I’ve read a lot about writing over the years. Theories are fun. Pithy quotations on writing are handy to turn to. But theories just don’t stick in my brain. I need to be in action. It’s true that most of my reading has been about translation: Walter Benjamin, Salman Rushdie, Umberto Eco, Tim Parks, but I’ve also read writers on writing: Kenneth Koch, William Zinsser. It’s like motivational writing: nice to read, but then real life sets in. Bad habits return. Like procrastination.
To be a strong translator you need to know how to read carefully, critically, and patiently. A translator also has to read imaginatively, and hear the writer’s voice. She has to understand tone. I trust this skill will help me in my writing. First hand experience teaching writing and literature has helped me understand characters, structure, style, flow, plot twists, and so on. This should help me craft a well-written story.
So, I’ve got the credentials. Big deal. On their own they mean nothing.
All of this is to explain how, in writing my novel, I won’t adopt any high falutin’ ideas. I am not taking a tack. I do not expect this book to be the next Great American Novel. I will be lucky if it gets published, and read. But for now, I just need to build it.
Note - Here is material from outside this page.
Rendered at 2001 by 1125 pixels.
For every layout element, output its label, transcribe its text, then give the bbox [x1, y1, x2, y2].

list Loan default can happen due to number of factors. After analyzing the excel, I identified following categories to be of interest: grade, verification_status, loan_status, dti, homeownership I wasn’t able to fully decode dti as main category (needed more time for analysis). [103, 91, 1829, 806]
So far, I have nine chapters. Some of them are only one page long. But I want to get the story line down. It’s a noir. It’s set in Italy. And that’s all I’ll say right for now about the plot. No giveaways.
I am enjoying the sensation of having a certain amount of control over the characters but I am also ready to let them take over. The trickiest bit so far has been making sure that all the inventions line up into a nice web. It has to be a good lie. A good story. A credible lie.
Unusual for me — and perhaps the result of having exercised my writing muscle more over the past year thanks to this column and work for other publications — I am not worrying obsessively about style and syntax, to the extent that I can’t get started. Later I know I will indulge my inner ear. But for now, the brain — not the heart — is my guide.
This alone is a good feeling. I think it shows a certain kind of maturity. I’m ready to engage with my reader, not just with my neuroses. I could give a hoot whether certain people (whose judgment has restrained me until now) like it or not.
Updates will be forthcoming. I promise you, my reader, to make it as good as I can. For you. This is my job.